Here we have another piece written by a budding, twenty-year-old composer. Schumann found himself so entranced by Jean Paul’s unfinished novel Flegeljahre (“The Awkward Age”) that he began composing on the piano to depict its final scene, which takes place at a masked ball. In Papillons (“Butterflies”) each movement signifies a dance, with an essential polonaise in the eleventh movement to represent a confession of love in the Polish language by Wina, who has captured the hearts of the novel’s two main characters, brothers Walt and Vult. In fact, only the last two movements were written after Schumann had finished reading the novel, and therefore contain direct references to its final chapter, a masked Ball at which Vult tricks Wina into confessing her love for Walt and then departs. Schumann was partial to these themes and this style of conveying story and emotion. The themes are reused and even explicitly acknowledged a few years later in one of his most prominent works, Carnaval, Op. 9.
These three selections, composed by Chopin between 1832 and 1842, are all famous for being difficult to perform. The Scherzo No. 3 overflows with energy that builds throughout its octave chords, delicate arpeggios, precise figures and lyrical melodies. These fast patterns, especially during the climax, occupy the pianist fully. The Nocturne in F-sharp Major feels slower and calmer, with its 2/4 time signature, but the ornamentation and the eighths and dotted eighths in the bass present a challenge to the pianist.

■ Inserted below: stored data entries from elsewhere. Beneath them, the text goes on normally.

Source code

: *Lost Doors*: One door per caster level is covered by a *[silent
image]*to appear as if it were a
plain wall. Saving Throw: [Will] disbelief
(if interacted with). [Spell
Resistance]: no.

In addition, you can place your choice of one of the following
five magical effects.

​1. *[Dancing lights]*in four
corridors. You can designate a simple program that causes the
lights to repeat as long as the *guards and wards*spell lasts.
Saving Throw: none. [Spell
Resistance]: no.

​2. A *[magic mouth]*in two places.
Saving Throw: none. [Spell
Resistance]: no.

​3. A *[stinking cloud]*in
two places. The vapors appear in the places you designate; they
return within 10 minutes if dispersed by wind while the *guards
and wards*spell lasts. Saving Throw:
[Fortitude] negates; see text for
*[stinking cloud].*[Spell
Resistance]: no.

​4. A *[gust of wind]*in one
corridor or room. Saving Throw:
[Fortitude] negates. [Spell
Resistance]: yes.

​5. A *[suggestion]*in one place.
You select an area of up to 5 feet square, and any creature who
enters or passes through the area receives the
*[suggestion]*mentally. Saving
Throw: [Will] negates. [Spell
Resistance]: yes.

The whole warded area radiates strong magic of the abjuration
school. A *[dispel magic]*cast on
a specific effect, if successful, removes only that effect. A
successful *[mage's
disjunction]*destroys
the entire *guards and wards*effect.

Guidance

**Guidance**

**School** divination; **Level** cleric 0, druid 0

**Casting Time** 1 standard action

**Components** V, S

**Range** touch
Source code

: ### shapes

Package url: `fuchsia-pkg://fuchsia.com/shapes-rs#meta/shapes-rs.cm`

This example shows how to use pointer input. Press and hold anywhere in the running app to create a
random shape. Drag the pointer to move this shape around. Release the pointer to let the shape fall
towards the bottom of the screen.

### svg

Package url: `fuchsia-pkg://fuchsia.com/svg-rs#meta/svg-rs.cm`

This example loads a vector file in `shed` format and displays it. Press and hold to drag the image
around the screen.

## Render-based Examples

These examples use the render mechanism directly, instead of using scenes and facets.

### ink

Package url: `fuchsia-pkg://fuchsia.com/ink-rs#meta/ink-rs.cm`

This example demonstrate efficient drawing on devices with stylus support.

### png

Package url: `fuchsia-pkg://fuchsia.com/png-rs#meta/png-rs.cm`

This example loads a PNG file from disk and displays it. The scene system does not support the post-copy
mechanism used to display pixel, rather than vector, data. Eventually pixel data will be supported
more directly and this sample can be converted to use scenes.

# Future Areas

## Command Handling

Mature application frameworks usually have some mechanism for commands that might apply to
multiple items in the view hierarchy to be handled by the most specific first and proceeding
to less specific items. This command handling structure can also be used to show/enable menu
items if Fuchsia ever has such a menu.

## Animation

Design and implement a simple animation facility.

The Polonaise in A-flat Major needs no introduction; this triumphant and transformative work, famously referred to as the “Heroic Polonaise,” has been a concert favorite since its introduction. From the opening chromatic fourths to the main dance theme with pounding left hand octaves to a momentous march, the pianist journeys across the piano’s entire vocal range before signaling the end with resounding chords.